AnalogiaThe Emergence of Technology Beyond Programmable Control
Through a set of deep-diving anecdotes of forgotten American history, George Dyson weaves together a sprawling history of analog technologies before the digital revolution. He gathers them together into a set of potent analogies he then wields in the final sections of the book, which are dedicated to questions and predictions about the future of humanity. Now that we are all engulfed in a sea of technological systems, he argues that we are returning to an era of analog technologies, though now they are hyperobjects composed of many digital technologies and systems. The rise of these super-systems were the inflection point, in his view, of when we became subservient to technology.
This book can be a challenging read, and it took me for a long ride while reading it. While I want to chew on the final ideas Dyson gets to at the end of this book, and I want to try to distill the ideas into a brief format to be able to discuss with others, I must admit I find them less interesting than how he arrives at them.
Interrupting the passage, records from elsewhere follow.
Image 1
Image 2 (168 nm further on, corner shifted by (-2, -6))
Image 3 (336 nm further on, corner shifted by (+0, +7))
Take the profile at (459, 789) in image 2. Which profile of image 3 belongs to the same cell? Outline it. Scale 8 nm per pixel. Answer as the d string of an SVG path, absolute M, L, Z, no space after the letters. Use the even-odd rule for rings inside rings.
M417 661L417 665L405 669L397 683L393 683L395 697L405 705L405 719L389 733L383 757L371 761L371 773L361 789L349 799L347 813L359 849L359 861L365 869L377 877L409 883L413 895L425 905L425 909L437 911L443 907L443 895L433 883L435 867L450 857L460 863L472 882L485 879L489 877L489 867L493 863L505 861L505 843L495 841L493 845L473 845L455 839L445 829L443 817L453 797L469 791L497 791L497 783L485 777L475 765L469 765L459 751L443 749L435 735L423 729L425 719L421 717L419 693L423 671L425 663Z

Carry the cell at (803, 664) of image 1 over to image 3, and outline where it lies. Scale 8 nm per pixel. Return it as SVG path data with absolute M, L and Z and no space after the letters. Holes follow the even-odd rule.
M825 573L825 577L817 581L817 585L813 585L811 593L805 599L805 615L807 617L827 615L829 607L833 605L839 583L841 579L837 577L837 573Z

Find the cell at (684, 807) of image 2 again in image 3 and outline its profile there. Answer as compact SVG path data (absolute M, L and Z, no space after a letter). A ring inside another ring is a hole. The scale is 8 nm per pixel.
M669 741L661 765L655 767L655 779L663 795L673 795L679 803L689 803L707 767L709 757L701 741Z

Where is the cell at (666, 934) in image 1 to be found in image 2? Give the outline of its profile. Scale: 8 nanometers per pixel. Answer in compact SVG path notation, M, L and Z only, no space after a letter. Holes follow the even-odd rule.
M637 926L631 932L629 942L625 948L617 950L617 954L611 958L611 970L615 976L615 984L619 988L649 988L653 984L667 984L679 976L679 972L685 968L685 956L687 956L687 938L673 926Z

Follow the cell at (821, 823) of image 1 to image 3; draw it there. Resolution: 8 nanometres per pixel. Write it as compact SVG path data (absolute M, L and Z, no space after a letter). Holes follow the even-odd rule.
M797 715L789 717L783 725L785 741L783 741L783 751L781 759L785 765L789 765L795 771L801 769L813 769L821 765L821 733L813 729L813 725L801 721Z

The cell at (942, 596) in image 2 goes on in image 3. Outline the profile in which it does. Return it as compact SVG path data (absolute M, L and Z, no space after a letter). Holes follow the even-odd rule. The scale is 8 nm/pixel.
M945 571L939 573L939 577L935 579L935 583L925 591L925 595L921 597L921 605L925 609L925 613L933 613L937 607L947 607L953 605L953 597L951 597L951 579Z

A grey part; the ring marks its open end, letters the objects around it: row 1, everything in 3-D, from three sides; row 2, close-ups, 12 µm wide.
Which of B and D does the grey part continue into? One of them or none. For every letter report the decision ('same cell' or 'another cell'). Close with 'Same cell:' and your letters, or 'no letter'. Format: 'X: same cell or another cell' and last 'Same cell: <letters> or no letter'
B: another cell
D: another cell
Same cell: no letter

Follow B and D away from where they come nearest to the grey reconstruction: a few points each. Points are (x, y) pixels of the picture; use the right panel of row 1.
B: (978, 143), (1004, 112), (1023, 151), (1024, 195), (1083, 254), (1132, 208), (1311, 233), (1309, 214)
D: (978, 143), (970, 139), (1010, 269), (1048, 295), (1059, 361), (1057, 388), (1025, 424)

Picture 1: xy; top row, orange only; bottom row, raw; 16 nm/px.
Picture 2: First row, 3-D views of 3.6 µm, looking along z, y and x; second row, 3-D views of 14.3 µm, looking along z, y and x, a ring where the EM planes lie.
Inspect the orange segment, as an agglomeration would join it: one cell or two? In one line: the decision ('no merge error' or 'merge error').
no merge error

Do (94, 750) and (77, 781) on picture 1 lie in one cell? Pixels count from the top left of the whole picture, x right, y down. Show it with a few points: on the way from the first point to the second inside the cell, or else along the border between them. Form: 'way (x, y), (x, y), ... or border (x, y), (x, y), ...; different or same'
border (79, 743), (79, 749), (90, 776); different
Maybe it's a generational thing, but I look back on the relationship between humanity and technology and I don't see much difference on either side of this inflection point he marks. Humanity's creation of technologies has always been growing toward creating totalizing systems that clarify or control the "messiness" of natural systems. And every time we've developed complex systems or objects, we've come up against complexity itself; the entropy of complex systems. All I see now is that in addition to those complex natural systems that will forever enfold humanity, we have layered in technological systems and social systems (themselves a form of technology) that are complex enough to now behave like natural systems, at least from our limited human perspective.
I do think it is revelatory to see how that complexity is built up from seemingly simple, mundane works of human design, and I think that actually gives me hope that we can use ideas like this one to patch the mental blindspot we have as humans on how small, manageable technological choices can have complex, self-organizing, and cascading impacts on the world. This book charts the how of that process in a compelling way.
But no, what I want to write about more is how Dyson writes his early chapters. In them, he begins with a deep dive on a forgotten bit of technological history, centering both the technology itself and every human relationship involved in the episode. From there, he steadily works his way forward in time, past the climax of the event and down through history, into the present or recent past. From there he intersects the story with his life in some mundane way, sometimes starting abruptly from a casual memoir-like slice of life, then revealing the woven-together history and science into the tiny personal story. It is a way of writing that hit me very hard even the third and fourth time he performed it. I love that it builds up this glacial historical momentum, this morass of deep knowledge of a piece of land or a group of people, and then shows its faint traces on the ground in the present day.
I imagine this is what it would feel like to happen upon a ruin, and then have a wise stranger describe to you how the crumbled nook before your feet was designed by the original proprietor's daughter to play hide and seek in, then was later used as a hideout during a war, and then they told you how the process of erosion and natural decay actually took place, the way water can freeze between stone blocks and pop them from one another over the course of decades. After hearing all this, I imagine the scene would start to glow before you, as you realized that it really was all connected by time, physics, and society.
Dyson does this in a few passages that are so enjoyable to me that I don't want to "spoil" them by recounting. I'll simply say that if you find the deep history and scientific explanations dry, allow them to fall on you in layers, and then feel them as echoes as you are carried forth to the present with them.
Citation
Dyson, George. Analogia: The Emergence of Technology Beyond Programmable Control. New York, NY: Farrar, Straus and Giroux, 2020. Printed Book.